Upon attaching to the ant, the O. unilateralis spore germinates and enters its exoskeleton, growing within the unfortunate insect and absorbing unnecessary soft tissue. Everything vital, however, is left intact. The fungus needs the ant alive, although it doesn’t leave mushroom inside it for anything inessential (boom-TISH).
When O. unilateralis is prepared to seed the next generation, it unravels long tendrils that burrow into the brain of its poor host, secreting hormones that bring the ant under the direction of the fungus’ imperative to reproduce. Unable to control itself, the ant climbs to the top of a nearby plant and clamps down hard with its mandibles on the tough “vein” of an uppermost leaf.
At this point, the death grip firmly in place, O. unilateralis kills its host and works to fill the entire inside with its own flesh, eventually bursting through the top of the corpse’s head, the fungal stalk flowering and eventually rupturing to release spores out into the world and begin the whole nightmarish cycle all over again.
2. The Real Life Undead Abomination
Named after nineteenth century neurologist Jules Cotard, who first described the condition, Cotard’s syndrome – also known as “walking corpse syndrome” – describes a range of delusions varying from the patient’s belief that various body parts, organs or vital fluids are missing from their body, to the insistence that their soul or anima has been taken and that they are dead people walking the earth.
In an 1880 case report, Cotard described his patient Ms X’s delusion as follows:
“Ms X confirms that she has no brain, no nerves, no chest, no stomach, no intestines; there’s only the skin and bones of a decomposing body… She has no soul, God does not exist, and neither does the Devil. Nothing more than a decomposing body, she has no need to eat for living, she cannot die naturally and will live eternally if she isn’t burned – the fire is the only end for her.”
Cotard’s is thought to stem from a combination of two distinct forms of damage to the temporal lobe of the brain. The malfunctioning fusiform gyrus (the area that allows us to recognise faces) and amygdala (which controls the processing of emotion) cooperate to convince the sufferer that they aren’t real, are missing vital pieces or are actually dead – decaying and falling to pieces.
1. The Real Life Zombie Horde
The worst and most disturbing narcotic plague to sweep Russia over the last decade, desomorphine – better known by its street name “krokodil” – is often used as a bargain basement version of heroin by addicts unable to find or afford the real deal.
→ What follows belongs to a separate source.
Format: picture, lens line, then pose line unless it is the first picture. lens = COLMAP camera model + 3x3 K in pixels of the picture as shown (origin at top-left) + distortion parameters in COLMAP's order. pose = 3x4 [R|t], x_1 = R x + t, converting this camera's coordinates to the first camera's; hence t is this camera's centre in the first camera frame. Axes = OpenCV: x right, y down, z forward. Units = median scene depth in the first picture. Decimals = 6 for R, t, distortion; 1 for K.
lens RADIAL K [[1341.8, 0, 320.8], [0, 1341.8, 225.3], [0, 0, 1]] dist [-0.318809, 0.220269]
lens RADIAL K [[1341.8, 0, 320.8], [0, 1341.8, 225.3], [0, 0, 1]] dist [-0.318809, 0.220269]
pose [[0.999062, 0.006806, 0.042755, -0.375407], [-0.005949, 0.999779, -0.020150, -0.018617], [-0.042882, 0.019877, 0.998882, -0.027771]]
A vile, unbearably addictive homemade cocktail of codeine, paint thinner, gasoline, iodine, lighter fluid, red phosphorus (from matches) and hydrochloric acid, krokodil is so named because of the horrifying effect it has on a habitual user’s flesh.
Horribly caustic, the liquid causes the addict’s skin to become scaly – like a crocodile’s – when injected. Worse, if accidentally injected into flesh, krokodil causes the development of abscesses, which quickly become gangrenous. Remember necrosis? That’s what we’re talking about here: the living death of healthy tissue, requiring cutting out or even amputation before it can spread to vital areas.
The krokodil user’s high only lasts a couple of hours, and the process of cooking up takes a good thirty minutes. Obtaining them all, while easier and cheaper than scoring heroin, can be a time-consuming process: all of which means that the addict does little else, thinks about little else but hunting for the ingredients, making more and getting high again.
Imagine skeletal gangs of decaying, lost souls roaming the back alleys of Russia, rendered amoral and criminal by addiction, consumed by the thought of the very thing that’s consuming them. If that’s not a real life description of a zombie horde, I don’t know what is.